DOCUMENT TEXT —
»»

Saturation alone, however, does not explain the full story.
For instance, clinical studies in India, in terms of numbers, have not grown exponentially last year. There was actually a dip. According to figures attributed to the Indian Society for Clinical Research (ISCR), Mumbai, the number of trials registered in India went down to 158 in 2009 compared to 229 in 2008 - over a 30% drop in the year 2009 as compared to a 29% growth in 2008. Meanwhile, the global decline in clinical studies due to economic downturn averaged around 11% during this period.
More Stable, More Credible
Evidently, there are other triggers as well. India's villages are a lure because this is where the biggest chunk of patients from its one billion-plus populace live. Metabolic diseases are as high among the villagers as those in metros.
"Since the major portion of clinical studies carried out in India belongs to metabolic, cardiovascular and cancer segments, enrollment of patients becomes much easier for CROs from these non-urban cities," pointed out Dr. Kiran Marthak, director, Veeda Clinical Research, a leading CRO from western Indian city of Ahmedabad, which offers Phase I and IIa trial services with facilities in UK and Belgium.

««

ASSIGNED TASK 1 —
Reproduce, word for word, the section of the clinical trials passage that opens with the words containing "For instance, clinical" and closes with "during this period.".
ASSIGNED TASK 2 —
According to the figures in the clinical trials passage, how many trials were registered in India in 2009?
ASSIGNED TASK 3 —
Write the next part of the clinical trials passage, starting after its final sentence.

RECORDS PROVIDED —
»»

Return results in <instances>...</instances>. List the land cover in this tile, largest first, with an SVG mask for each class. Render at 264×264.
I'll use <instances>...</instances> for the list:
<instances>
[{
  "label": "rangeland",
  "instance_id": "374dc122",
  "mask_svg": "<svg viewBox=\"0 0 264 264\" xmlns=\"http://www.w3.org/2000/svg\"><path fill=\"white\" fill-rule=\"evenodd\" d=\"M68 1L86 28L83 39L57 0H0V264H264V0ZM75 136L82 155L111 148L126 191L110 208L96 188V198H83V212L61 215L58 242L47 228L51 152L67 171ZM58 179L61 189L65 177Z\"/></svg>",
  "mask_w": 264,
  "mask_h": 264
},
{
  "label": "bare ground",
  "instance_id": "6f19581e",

««

ANSWER BOX 1 —
For instance, clinical studies in India, in terms of numbers, have not grown exponentially last year. There was actually a dip. According to figures attributed to the Indian Society for Clinical Research (ISCR), Mumbai, the number of trials registered in India went down to 158 in 2009 compared to 229 in 2008 - over a 30% drop in the year 2009 as compared to a 29% growth in 2008. Meanwhile, the global decline in clinical studies due to economic downturn averaged around 11% during this period.

ANSWER BOX 2 —
158

ANSWER BOX 3 —
Veeda, which has already moved a considerable part of its studies to tier 2 and tier 3 towns, finds that the process of getting patients and obtaining their informed consents are rather hassle-free, as the education levels in smaller cities are rising.
Smaller cities also offer considerable cost benefits while setting up facilities like trial sites compared to urban centers, Dr. Marthak added.
Physicians from non-urban centers may not be highly specialized but they do usually have large practices. Access to a large patient base and credibility among their patients make these physicians any time a preferred choice for a CRO. To top it all, they are not as busy as their urban counterparts and can dedicate more time for clinical research.
"The outcome of a trial can go good or bad depending upon the time devoted by the investigator," noted Dr. Tufail Syed, director, Medpace Ltd., the Indian arm of a Cincinnati, OH-based global CRO specializing in metabolism, cardiovascular and oncology areas.
Small-town trial sites have less competition. They don't have to handle multiple studies. Again, since class B cities require more time to grow into a much bigger metro, the trials sites in such places could be more secure.
Stability and credibility are the two important, pressing needs that compel CROs look at the non-urban centers, according to Dr. Syed.
Infrastructure: A Problem?
In a short while, Dr. Syed's Medpace has relocated around 30% of its Phase II and III clinical studies in secondary cities. Medpace, which is keen to offer services with local pharma firms as well, would like to move class C towns also if the study demands so.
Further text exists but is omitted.